> [DATA TO PROCESS]
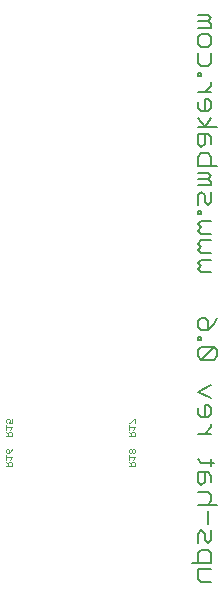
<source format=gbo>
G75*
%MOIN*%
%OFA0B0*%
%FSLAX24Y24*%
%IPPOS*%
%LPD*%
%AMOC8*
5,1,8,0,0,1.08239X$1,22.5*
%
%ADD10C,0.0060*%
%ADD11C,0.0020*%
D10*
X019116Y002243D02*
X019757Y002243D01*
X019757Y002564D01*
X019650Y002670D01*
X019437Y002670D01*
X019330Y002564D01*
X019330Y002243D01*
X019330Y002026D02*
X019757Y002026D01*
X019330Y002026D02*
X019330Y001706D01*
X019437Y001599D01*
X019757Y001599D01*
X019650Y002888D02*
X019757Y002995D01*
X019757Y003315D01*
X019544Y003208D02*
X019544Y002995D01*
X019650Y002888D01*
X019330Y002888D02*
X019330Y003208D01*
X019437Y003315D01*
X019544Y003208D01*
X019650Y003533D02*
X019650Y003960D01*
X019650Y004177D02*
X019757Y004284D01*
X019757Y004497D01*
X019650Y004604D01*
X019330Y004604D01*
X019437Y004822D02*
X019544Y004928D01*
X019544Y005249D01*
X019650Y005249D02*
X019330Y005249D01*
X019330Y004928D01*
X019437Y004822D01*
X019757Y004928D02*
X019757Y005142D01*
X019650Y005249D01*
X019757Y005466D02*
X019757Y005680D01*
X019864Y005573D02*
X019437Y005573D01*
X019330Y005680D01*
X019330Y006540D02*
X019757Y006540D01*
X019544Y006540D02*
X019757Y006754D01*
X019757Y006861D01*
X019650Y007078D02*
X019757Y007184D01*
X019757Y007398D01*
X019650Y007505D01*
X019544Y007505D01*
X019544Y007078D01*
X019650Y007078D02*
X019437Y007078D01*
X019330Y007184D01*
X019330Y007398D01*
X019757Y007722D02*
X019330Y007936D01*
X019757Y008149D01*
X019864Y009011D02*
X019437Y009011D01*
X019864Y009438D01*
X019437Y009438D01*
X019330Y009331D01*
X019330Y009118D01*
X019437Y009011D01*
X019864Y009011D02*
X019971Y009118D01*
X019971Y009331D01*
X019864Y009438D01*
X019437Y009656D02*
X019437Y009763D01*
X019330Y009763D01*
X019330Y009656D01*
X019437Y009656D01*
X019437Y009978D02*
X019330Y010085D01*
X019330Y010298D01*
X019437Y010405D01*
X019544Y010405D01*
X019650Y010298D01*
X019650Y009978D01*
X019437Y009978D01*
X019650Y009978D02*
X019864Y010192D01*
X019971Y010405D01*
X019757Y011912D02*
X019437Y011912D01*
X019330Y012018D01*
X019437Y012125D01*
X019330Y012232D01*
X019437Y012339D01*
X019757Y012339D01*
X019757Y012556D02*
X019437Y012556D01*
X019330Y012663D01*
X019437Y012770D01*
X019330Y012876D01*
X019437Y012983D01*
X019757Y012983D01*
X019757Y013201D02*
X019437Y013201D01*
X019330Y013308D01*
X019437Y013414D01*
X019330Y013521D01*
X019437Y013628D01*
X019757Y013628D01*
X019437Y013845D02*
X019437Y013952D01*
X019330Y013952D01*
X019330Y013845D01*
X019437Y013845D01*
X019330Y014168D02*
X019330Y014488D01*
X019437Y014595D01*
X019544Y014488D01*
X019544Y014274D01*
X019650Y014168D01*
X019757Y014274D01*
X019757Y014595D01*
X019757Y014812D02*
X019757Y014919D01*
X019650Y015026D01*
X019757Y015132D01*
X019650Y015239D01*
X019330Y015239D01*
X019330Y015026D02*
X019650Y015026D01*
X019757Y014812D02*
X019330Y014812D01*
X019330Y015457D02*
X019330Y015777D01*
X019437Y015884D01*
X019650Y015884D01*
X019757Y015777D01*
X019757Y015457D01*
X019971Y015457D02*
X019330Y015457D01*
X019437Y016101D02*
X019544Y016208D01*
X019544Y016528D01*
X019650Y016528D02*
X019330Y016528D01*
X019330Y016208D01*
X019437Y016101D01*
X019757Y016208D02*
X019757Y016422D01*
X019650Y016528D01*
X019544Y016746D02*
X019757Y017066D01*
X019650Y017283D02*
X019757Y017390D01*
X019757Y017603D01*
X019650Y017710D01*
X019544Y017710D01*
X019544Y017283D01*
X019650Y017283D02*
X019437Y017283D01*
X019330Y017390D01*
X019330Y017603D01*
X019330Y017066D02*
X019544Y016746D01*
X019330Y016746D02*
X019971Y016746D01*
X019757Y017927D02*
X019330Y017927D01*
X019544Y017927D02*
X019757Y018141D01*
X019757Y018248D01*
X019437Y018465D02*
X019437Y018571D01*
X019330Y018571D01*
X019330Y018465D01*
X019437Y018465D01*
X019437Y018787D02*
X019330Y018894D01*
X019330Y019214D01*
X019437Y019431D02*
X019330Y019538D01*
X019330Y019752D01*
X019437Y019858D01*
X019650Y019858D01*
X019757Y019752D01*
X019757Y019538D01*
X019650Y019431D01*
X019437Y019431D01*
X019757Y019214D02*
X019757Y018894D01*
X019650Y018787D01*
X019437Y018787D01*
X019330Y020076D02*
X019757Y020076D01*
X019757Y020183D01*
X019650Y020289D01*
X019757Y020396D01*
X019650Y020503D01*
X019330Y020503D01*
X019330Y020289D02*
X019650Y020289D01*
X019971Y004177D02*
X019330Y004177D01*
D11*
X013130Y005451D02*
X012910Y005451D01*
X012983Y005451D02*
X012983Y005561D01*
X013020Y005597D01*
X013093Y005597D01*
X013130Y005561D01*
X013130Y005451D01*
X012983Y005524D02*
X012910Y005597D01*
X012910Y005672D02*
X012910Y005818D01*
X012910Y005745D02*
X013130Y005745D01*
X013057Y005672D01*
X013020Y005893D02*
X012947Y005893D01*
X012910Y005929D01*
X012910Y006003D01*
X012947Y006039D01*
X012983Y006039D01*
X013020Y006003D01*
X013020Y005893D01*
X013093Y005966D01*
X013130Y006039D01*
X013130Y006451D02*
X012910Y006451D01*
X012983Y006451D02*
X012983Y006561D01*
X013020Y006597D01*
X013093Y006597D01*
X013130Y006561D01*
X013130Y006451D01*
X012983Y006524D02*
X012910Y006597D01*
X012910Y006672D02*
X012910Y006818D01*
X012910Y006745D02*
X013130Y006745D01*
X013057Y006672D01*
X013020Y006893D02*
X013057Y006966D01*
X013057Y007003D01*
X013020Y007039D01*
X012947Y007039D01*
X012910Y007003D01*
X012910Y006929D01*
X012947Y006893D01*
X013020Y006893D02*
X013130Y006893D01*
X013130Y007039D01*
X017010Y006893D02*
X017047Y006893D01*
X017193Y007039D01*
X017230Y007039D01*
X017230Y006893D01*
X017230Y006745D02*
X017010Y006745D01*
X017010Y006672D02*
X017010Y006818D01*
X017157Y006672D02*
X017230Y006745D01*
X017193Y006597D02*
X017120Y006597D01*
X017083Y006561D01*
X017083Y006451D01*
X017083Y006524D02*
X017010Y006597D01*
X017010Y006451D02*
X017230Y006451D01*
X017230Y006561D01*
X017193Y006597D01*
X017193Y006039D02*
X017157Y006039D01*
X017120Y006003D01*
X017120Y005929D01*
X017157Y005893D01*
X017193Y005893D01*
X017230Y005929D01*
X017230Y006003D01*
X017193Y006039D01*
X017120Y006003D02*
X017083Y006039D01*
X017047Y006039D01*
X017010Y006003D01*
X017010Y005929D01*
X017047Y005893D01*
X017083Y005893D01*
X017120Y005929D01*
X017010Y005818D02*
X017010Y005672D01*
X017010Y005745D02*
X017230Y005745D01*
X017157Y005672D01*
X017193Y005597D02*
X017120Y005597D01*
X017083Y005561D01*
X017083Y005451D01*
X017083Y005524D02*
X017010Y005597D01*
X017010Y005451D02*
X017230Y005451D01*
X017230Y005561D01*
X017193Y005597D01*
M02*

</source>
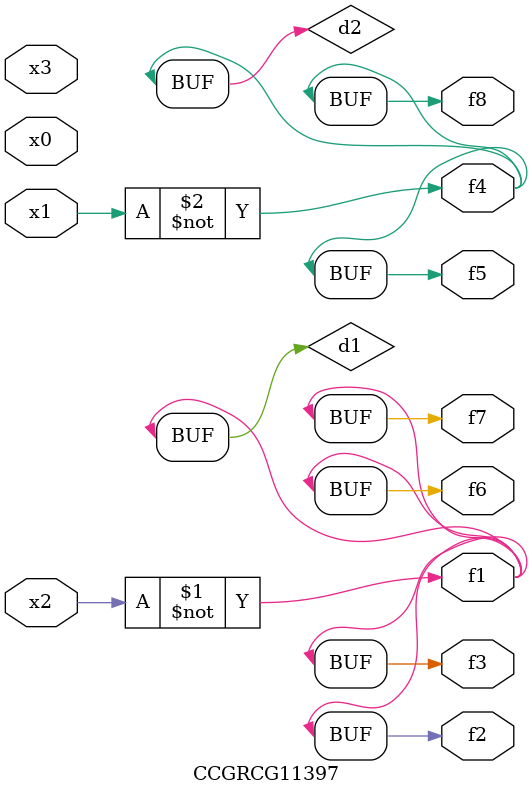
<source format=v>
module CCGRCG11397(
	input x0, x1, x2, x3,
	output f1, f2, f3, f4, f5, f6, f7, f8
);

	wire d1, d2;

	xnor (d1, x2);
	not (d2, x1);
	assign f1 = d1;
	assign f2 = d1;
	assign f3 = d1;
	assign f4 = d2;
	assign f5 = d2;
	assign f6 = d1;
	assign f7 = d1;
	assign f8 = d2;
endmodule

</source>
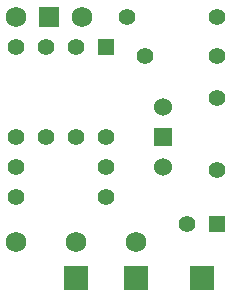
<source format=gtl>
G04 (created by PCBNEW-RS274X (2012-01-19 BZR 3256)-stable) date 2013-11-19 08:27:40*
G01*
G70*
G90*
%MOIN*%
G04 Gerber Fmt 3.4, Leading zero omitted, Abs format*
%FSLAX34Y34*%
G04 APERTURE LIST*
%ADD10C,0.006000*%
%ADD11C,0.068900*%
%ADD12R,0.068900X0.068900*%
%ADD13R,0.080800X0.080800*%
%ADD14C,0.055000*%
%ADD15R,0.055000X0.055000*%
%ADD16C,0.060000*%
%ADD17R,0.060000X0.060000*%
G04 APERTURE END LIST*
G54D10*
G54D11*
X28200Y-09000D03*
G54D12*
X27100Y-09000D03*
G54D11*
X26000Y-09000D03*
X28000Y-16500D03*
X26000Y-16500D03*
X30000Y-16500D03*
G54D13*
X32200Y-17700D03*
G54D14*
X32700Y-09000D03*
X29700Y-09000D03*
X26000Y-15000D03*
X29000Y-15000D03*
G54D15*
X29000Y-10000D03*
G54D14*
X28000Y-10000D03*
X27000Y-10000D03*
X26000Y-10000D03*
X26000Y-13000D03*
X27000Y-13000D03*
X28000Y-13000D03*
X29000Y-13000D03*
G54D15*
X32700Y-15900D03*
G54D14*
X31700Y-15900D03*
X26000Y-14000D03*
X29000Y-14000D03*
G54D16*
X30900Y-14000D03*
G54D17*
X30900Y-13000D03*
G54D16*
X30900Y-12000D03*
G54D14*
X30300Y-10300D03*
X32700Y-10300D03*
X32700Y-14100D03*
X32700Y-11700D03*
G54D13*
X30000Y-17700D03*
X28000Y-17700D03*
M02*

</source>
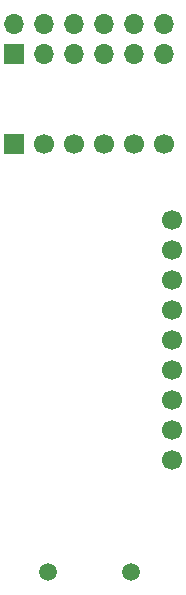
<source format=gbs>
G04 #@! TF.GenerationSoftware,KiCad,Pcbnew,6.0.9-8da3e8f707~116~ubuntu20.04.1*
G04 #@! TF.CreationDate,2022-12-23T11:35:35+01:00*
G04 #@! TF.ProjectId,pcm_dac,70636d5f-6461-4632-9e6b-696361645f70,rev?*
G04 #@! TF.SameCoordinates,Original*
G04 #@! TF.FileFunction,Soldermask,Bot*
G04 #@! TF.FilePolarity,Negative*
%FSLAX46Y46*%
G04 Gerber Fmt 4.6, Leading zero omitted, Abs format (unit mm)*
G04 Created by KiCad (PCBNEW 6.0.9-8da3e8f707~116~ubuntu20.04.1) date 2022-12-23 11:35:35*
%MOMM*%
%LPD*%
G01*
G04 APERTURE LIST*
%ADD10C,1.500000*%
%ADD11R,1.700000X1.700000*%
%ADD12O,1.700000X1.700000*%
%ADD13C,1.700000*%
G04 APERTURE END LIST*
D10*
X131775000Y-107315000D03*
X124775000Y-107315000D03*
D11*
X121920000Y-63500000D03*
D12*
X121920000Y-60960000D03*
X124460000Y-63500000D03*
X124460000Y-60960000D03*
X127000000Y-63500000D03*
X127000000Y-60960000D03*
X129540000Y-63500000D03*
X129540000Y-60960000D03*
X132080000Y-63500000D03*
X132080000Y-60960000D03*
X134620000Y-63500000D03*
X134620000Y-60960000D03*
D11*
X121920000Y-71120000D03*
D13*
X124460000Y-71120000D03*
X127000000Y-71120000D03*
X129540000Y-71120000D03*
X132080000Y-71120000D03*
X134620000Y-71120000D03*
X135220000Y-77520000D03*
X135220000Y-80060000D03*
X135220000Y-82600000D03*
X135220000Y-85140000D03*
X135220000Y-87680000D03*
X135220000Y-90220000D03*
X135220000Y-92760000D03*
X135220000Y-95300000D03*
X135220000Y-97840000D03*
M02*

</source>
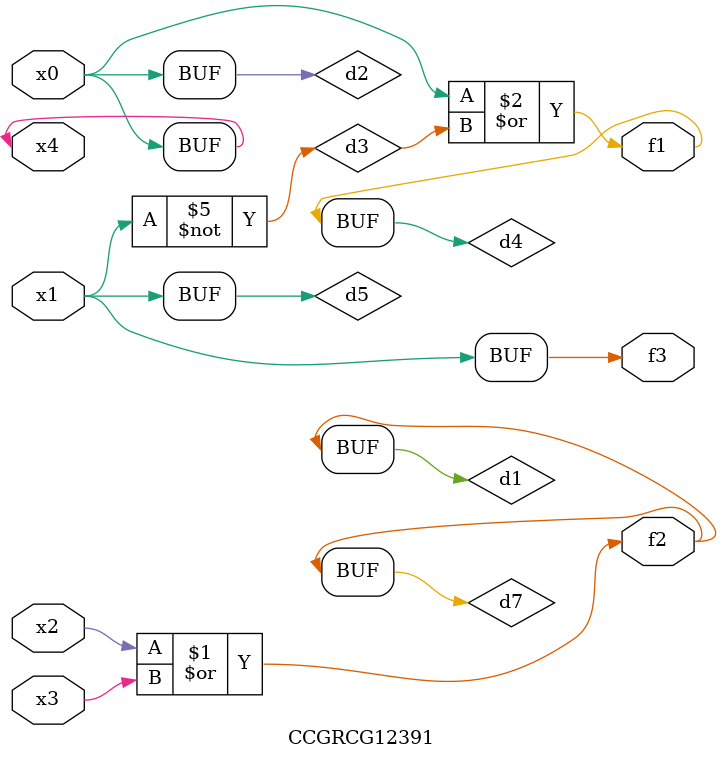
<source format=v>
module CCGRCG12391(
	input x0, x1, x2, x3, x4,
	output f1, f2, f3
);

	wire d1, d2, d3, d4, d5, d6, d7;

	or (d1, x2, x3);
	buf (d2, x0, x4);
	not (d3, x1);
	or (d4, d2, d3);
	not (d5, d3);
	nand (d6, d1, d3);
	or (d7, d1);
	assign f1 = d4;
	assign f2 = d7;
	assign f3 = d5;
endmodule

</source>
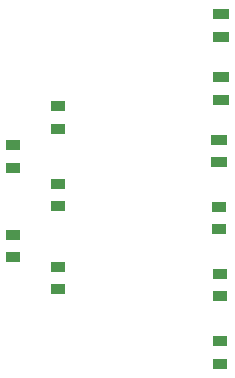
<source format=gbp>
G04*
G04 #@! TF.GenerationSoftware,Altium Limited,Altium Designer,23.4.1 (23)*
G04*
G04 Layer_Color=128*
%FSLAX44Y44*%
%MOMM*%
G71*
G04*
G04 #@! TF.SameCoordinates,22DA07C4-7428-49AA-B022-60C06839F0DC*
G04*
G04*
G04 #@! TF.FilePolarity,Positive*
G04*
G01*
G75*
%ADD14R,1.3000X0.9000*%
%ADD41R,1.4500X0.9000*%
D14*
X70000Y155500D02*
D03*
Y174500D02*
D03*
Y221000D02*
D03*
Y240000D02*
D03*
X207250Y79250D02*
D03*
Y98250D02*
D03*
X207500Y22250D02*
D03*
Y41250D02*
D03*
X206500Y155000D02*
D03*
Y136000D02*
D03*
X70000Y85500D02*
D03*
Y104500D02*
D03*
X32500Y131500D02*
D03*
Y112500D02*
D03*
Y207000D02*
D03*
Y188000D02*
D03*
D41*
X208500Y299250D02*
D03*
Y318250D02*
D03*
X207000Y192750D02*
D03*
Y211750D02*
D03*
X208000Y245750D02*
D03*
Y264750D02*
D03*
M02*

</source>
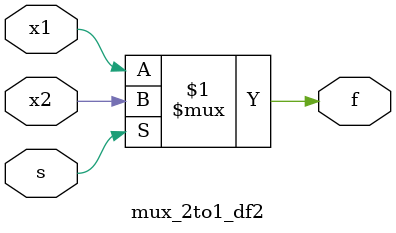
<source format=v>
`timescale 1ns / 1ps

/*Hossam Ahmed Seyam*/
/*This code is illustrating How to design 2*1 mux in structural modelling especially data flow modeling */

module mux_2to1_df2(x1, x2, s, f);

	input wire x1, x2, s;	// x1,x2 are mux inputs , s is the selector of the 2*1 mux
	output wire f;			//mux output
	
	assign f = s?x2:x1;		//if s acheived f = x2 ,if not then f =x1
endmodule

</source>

> [ACTIVITY] Set down exactly the lines running from the beginning of the entries above to the line that contains "X019757Y012339D01*", including both, and leave out pictures.

> [SOLUTION FOR THIS EXERCISE]
<source format=gbo>
G75*
%MOIN*%
%OFA0B0*%
%FSLAX24Y24*%
%IPPOS*%
%LPD*%
%AMOC8*
5,1,8,0,0,1.08239X$1,22.5*
%
%ADD10C,0.0060*%
%ADD11C,0.0020*%
D10*
X019116Y002243D02*
X019757Y002243D01*
X019757Y002564D01*
X019650Y002670D01*
X019437Y002670D01*
X019330Y002564D01*
X019330Y002243D01*
X019330Y002026D02*
X019757Y002026D01*
X019330Y002026D02*
X019330Y001706D01*
X019437Y001599D01*
X019757Y001599D01*
X019650Y002888D02*
X019757Y002995D01*
X019757Y003315D01*
X019544Y003208D02*
X019544Y002995D01*
X019650Y002888D01*
X019330Y002888D02*
X019330Y003208D01*
X019437Y003315D01*
X019544Y003208D01*
X019650Y003533D02*
X019650Y003960D01*
X019650Y004177D02*
X019757Y004284D01*
X019757Y004497D01*
X019650Y004604D01*
X019330Y004604D01*
X019437Y004822D02*
X019544Y004928D01*
X019544Y005249D01*
X019650Y005249D02*
X019330Y005249D01*
X019330Y004928D01*
X019437Y004822D01*
X019757Y004928D02*
X019757Y005142D01*
X019650Y005249D01*
X019757Y005466D02*
X019757Y005680D01*
X019864Y005573D02*
X019437Y005573D01*
X019330Y005680D01*
X019330Y006540D02*
X019757Y006540D01*
X019544Y006540D02*
X019757Y006754D01*
X019757Y006861D01*
X019650Y007078D02*
X019757Y007184D01*
X019757Y007398D01*
X019650Y007505D01*
X019544Y007505D01*
X019544Y007078D01*
X019650Y007078D02*
X019437Y007078D01*
X019330Y007184D01*
X019330Y007398D01*
X019757Y007722D02*
X019330Y007936D01*
X019757Y008149D01*
X019864Y009011D02*
X019437Y009011D01*
X019864Y009438D01*
X019437Y009438D01*
X019330Y009331D01*
X019330Y009118D01*
X019437Y009011D01*
X019864Y009011D02*
X019971Y009118D01*
X019971Y009331D01*
X019864Y009438D01*
X019437Y009656D02*
X019437Y009763D01*
X019330Y009763D01*
X019330Y009656D01*
X019437Y009656D01*
X019437Y009978D02*
X019330Y010085D01*
X019330Y010298D01*
X019437Y010405D01*
X019544Y010405D01*
X019650Y010298D01*
X019650Y009978D01*
X019437Y009978D01*
X019650Y009978D02*
X019864Y010192D01*
X019971Y010405D01*
X019757Y011912D02*
X019437Y011912D01*
X019330Y012018D01*
X019437Y012125D01*
X019330Y012232D01*
X019437Y012339D01*
X019757Y012339D01*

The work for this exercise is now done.